The sun finally dropped behind the tree line on an October evening still warm from the day's golden light and I'm thinking of Rod McKuen poet and voice of a hundred fall nights who showed up when I needed him and stuck around, silly man, in a slender collection of anguish and love poems fragrant now with the dusty spores of a long-ago life I saw him last in a thrift store down on Riverside, nestled with Herb Alpert and the Tijuana Brass and Andy Williams in the crate of albums nobody wants anymore, this poet who sold more books in a single year than Alan Ginsberg sold in fifty, but it is Howl we remember and not A Cat Named Sloopy, alas, recalled from the randomness of a day in October and the light on my screen and the story that appeared, just like the poet, when I needed it most.
I became a big Rod fan about the age of 12, when my mom introduced me to his work. Looking back to that time, I think the trouble was that he invented a new school of poetry, and the self-important posers in the critic class couldn’t grasp that.
Rod wrote pop poetry, rather than “serious” genres. As such, it’s accessible and speaks to emotion rather than intellect, which is why he sold so well and was such a star. (In an age when most poets could barely get published at all.)
If you compare him to the pop musicians of that era – Cat Stevens, Don McLean, Lobo, Bread, John Denver, Jim Croce, Gilbert O’Sullivan… the list is endless – you see the resemblance. No-one felt the need to belittle them for not being Mozart or Duke Ellington, whom they also exponentially out-sold; in that case, the critics could see the apples and oranges.
Unfortunately, Rod was unsuccessful at floating his new genre, and he’s gone down in litcrit as a “hack”. Which is too bad, because like the great pop musicians of his time he wrote some very good and worthwhile stuff. I’m grateful that my mom opened that door to emotional literacy when I was a kid.
Thanks for the review-in-verse; it took me right back.

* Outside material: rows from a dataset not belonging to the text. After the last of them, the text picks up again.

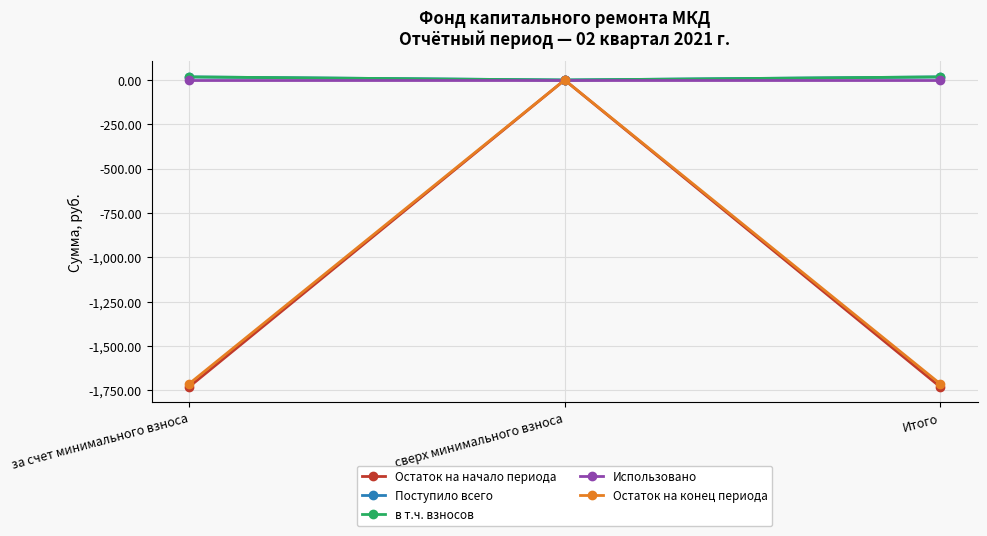

How many lines are shown in the chart?

5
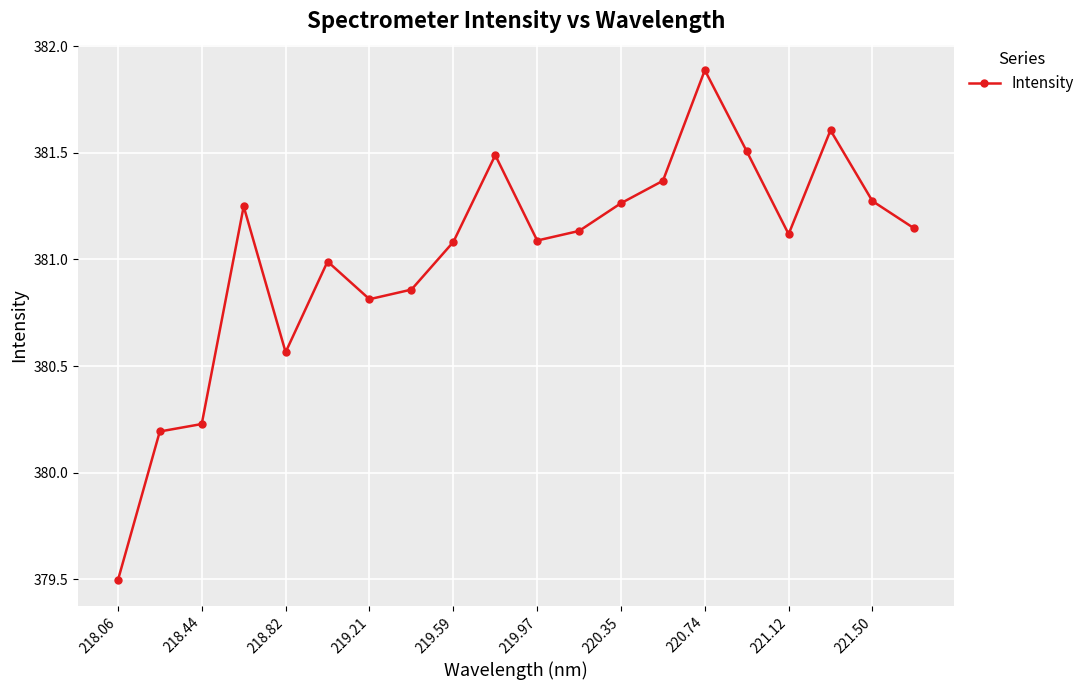

What is the value of the 10th point from the left?

381.5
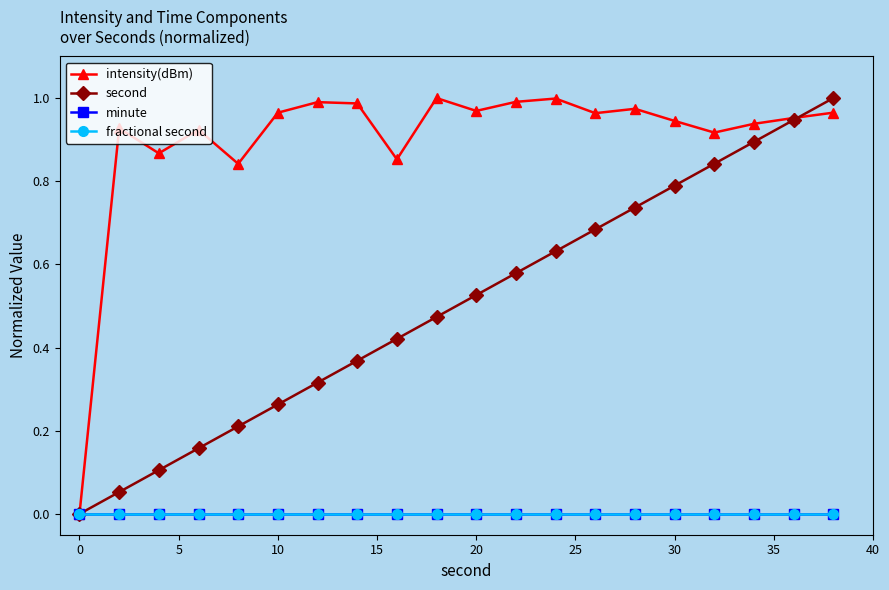

Does the chart have visible grid lines?

No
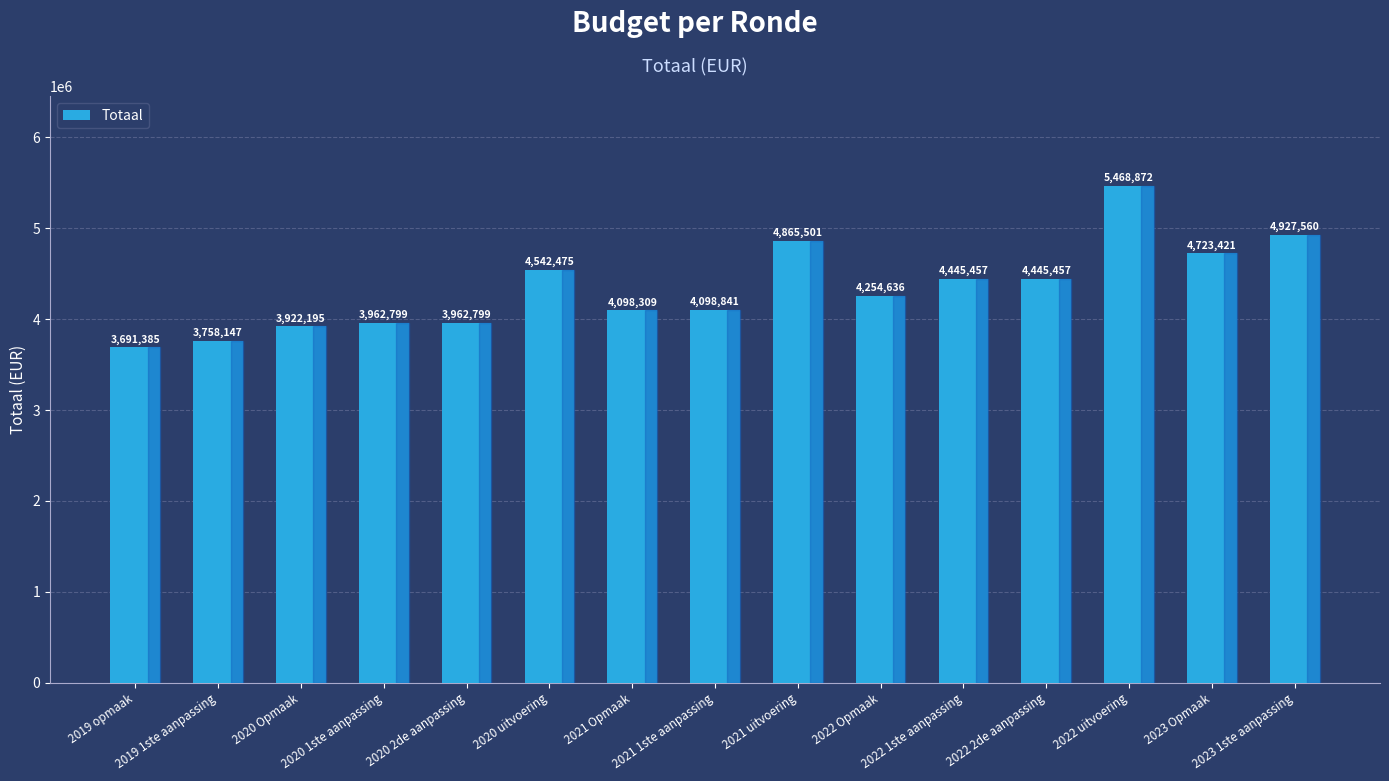

What is the sum of all values?

65167854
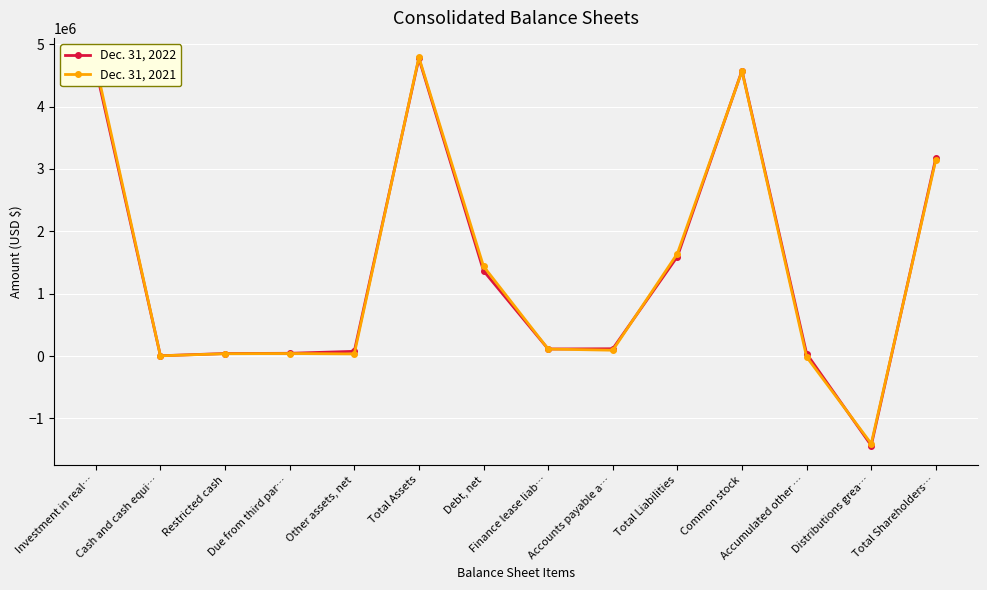

What is the smallest value displayed?

-1435508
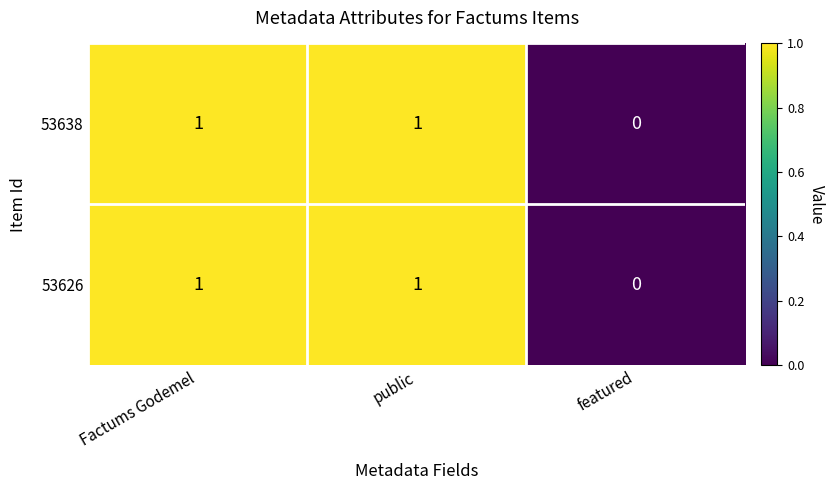

Which category has the lowest value in the 53638 series?

featured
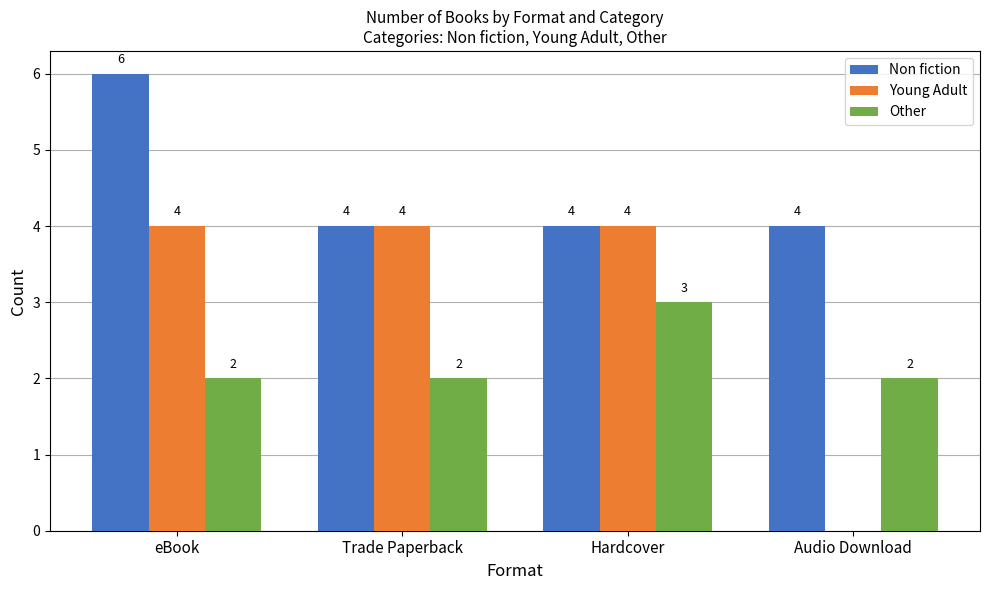

What is the approximate value of Other at eBook?

2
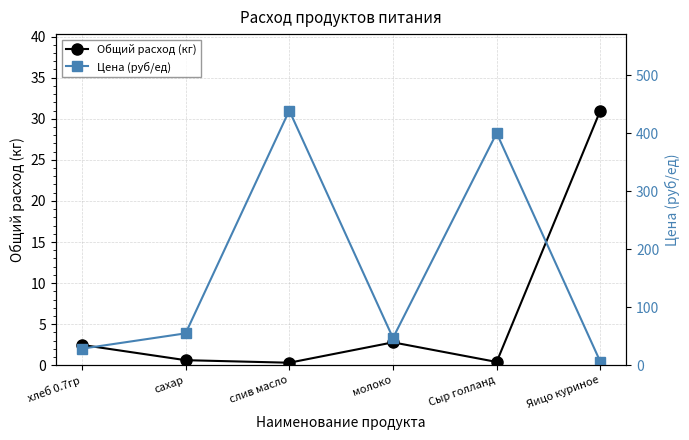

What are all the series names shown in the legend?

Общий расход (кг), Цена (руб/ед)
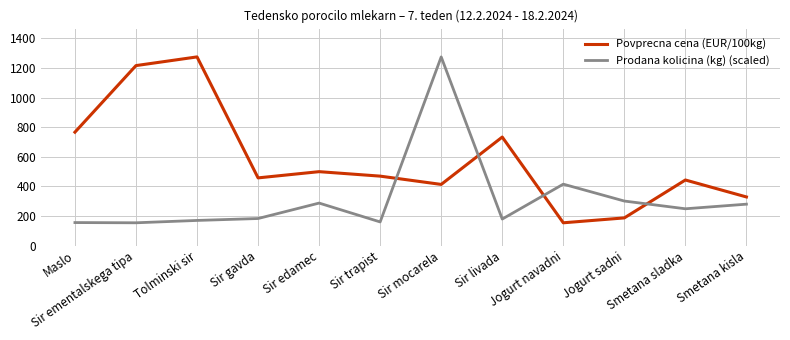

What is the minimum value shown in the chart?

153.7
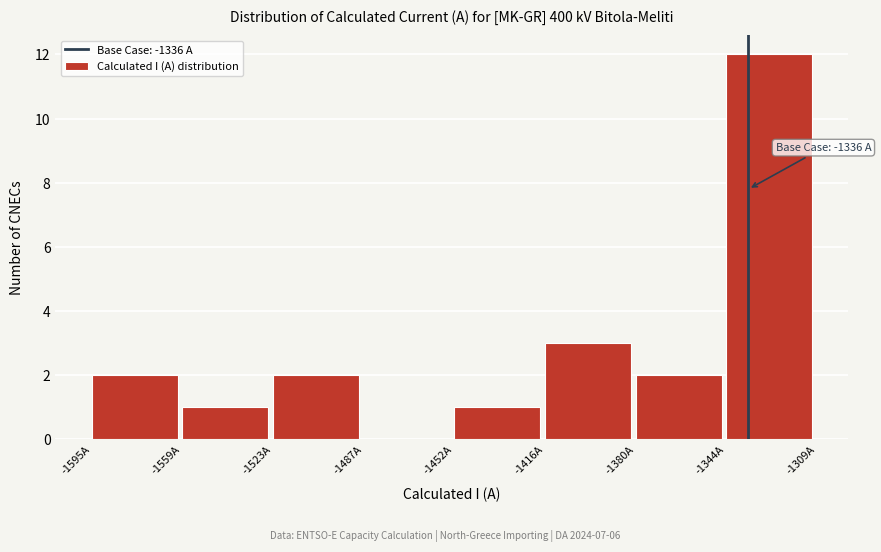

Over which range of the x-axis is the bar tallest?

-1345 to -1310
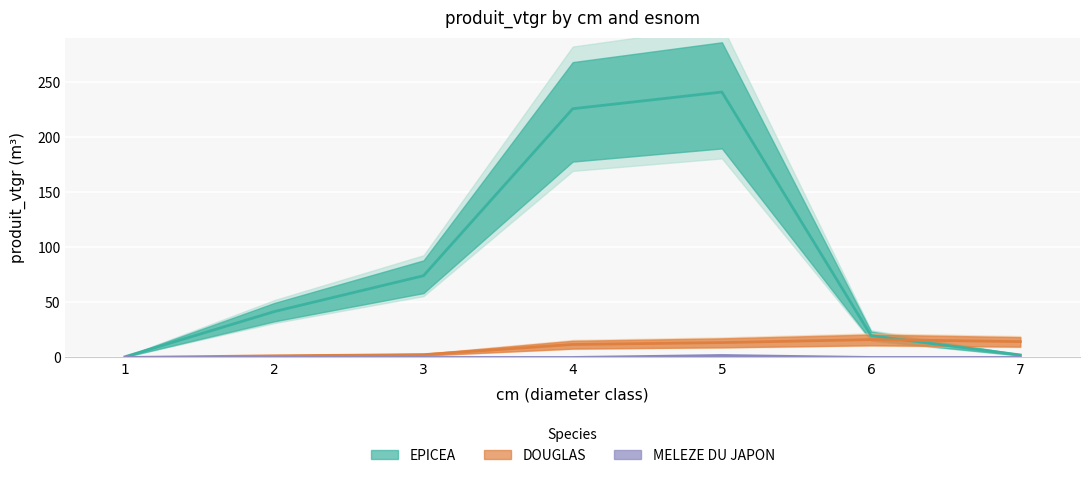

List the series in order of their peak value, highest first.

EPICEA, DOUGLAS, MELEZE DU JAPON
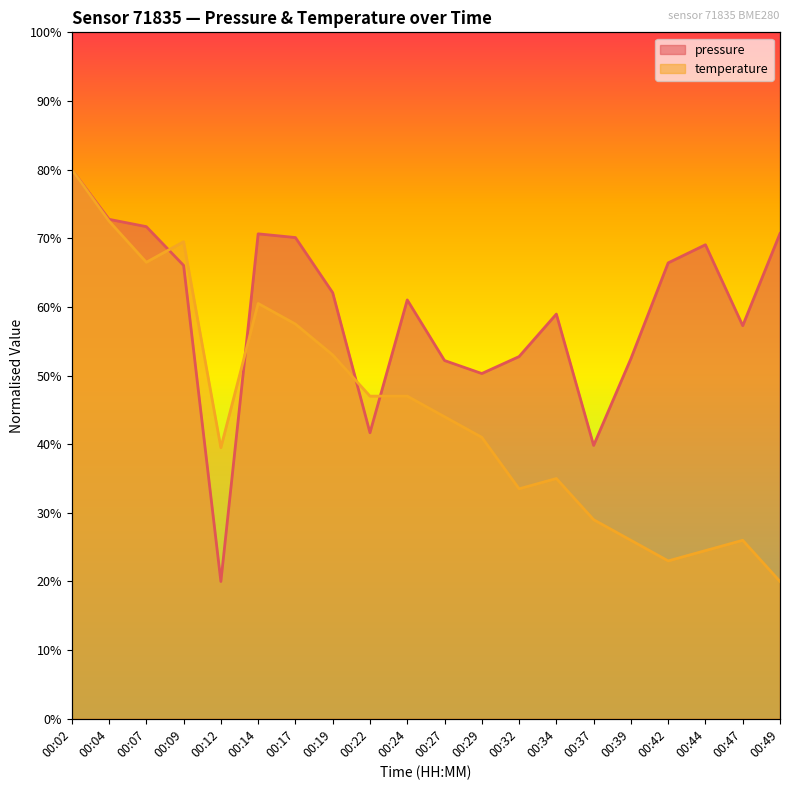

List the series in order of their peak value, highest first.

pressure, temperature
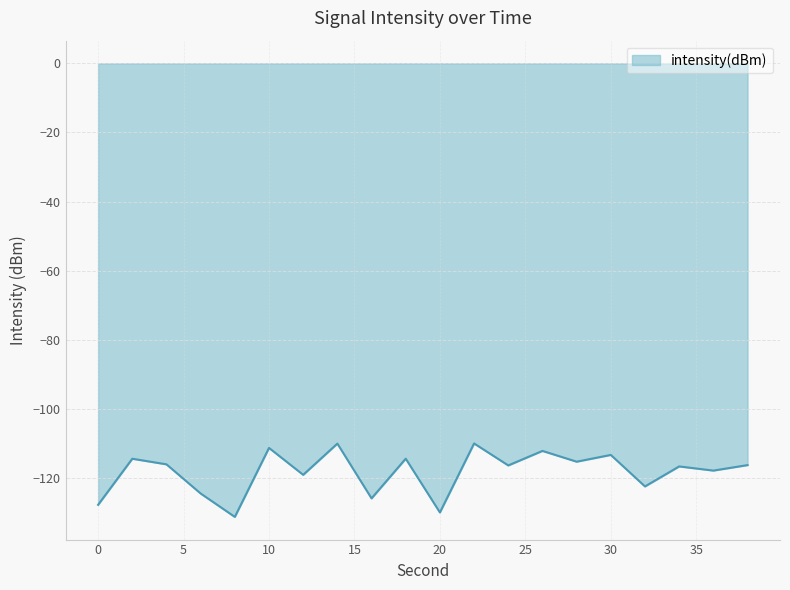

What is the difference between the maximum and minimum values?

21.3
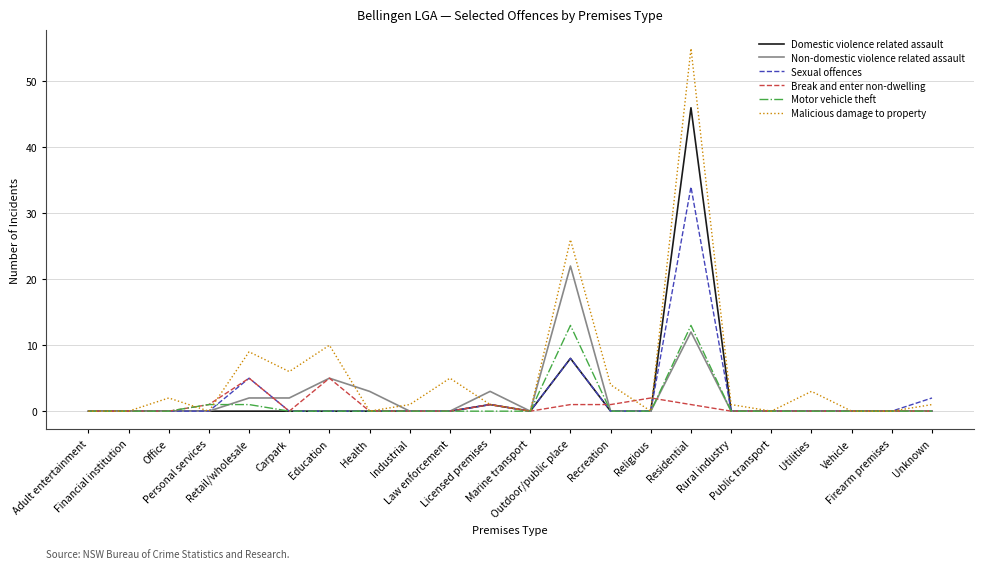

List the series in order of their peak value, lowest first.

Break and enter non-dwelling, Motor vehicle theft, Non-domestic violence related assault, Sexual offences, Domestic violence related assault, Malicious damage to property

I, too, was introduced to him by my mother, maybe I was 12 or 13, maybe a little older, around the time I was listening to every one of those songwriters you listed. Yes, the resemblance is clear. He was a sort of progenitor of that musical genre, even if, as you say, he was unsuccessful in floating his own poetic one. He succeeded in other ways. Thanks for making that connection.